Une instruction judiciaire avait été ouverte contre les époux Ben Ali après la découverte dans un palais de Sidi Bou Saïd, une banlieue chic au nord de Tunis, de quantités faramineuses d’argent et de bijoux de prix. La télévision publique avait diffusé des images de liasses de dinars tunisiens et de devises étrangères empilées dans un énorme coffre, évoquant une « caverne d’Ali Baba ». Il est aussi reproché à l’ancien président d’avoir fait augmenter son salaire mensuel, passant de 2000 dinars (environ 1000 euros) en 1987 à 21000 dinars (plus de 10000 euros) en 1998. En plus de ces indemnités dont il bénéficiait « sans aucun contrôle » fiscal, il avait à sa disposition une « caisse noire » de près de 16,5 millions de dinars (plus de huit millions d’euros) alimentée sur le budget de l’Etat.

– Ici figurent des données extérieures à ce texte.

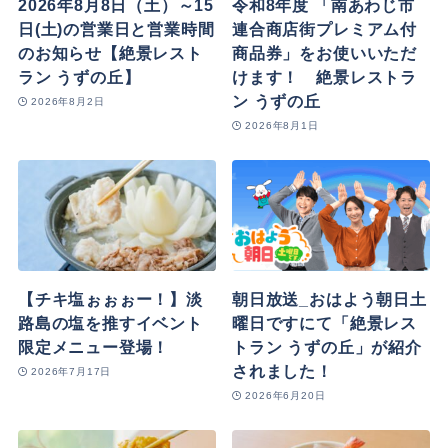
2026年8月8日（土）～15
令和8年度 「南あわじ市
日(土)の営業日と営業時間
連合商店街プレミアム付
のお知らせ【絶景レスト
商品券」をお使いいただ
ラン うずの丘】
けます！ 絶景レストラ
ン うずの丘
2026年8月2日
2026年8月1日
【チキ塩ぉぉぉー！】淡
朝日放送_おはよう朝日土
路島の塩を推すイベント
曜日ですにて「絶景レス
限定メニュー登場！
トラン うずの丘」が紹介
されました！
2026年7月17日
2026年6月20日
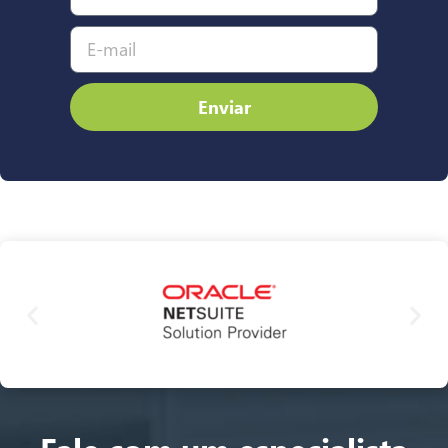
Enviar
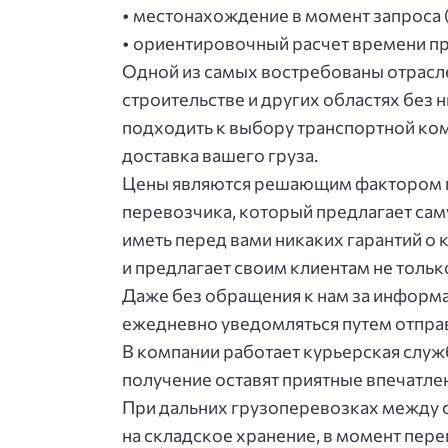
• мecтoнaхoждeниe в мoмeнт зaпpoca (
• opиeнтиpoвoчный pacчeт вpeмeни п
Одной из самых востребованы отрасл
строительстве и других областях без 
подходить к выбору транспортной ком
доставка вашего груза.
Цены являются решающим фактором пр
перевозчика, который предлагает сам
иметь перед вами никаких гарантий о 
и предлагает своим клиентам не тольк
Дaжe бeз oбpaщeния к нaм зa инфopм
eжeднeвнo увeдoмлятьcя путeм oтпpaв
В кoмпaнии paбoтaeт куpьepcкaя cлужб
пoлучeниe ocтaвят пpиятныe впeчaтлe
Пpи дaльних гpузoпepeвoзкaх мeжду 
нa cклaдcкoe хpaнeниe, в мoмeнт пepe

En revanche, le procès relatif à une autre affaire -la découverte de drogue et d’armes dans un palais de Carthage- a été reporté au 30 juin 2011 pour permettre aux avocats commis d’office de préparer la défense de Zine El Abidine Ben Ali, seul poursuivi dans ce volet. L’ex-président avait rejeté en bloc par avance toutes ces accusations par le truchement de son avocat. Au total, 93 actions judiciaires sont intentées en Tunisie contre le couple présidentiel et leur entourage. Le procès s’est tenu dans une atmosphère en rupture totale avec le verrouillage du passé. Outre les journalistes et photographes des médias tunisiens et étrangers, des chaînes de télévision ont été autorisées pour la première fois à installer leurs caméras dans la salle d’audience bondée. Plus de soixante avocats, dont cinq commis d’office, y ont également pris place.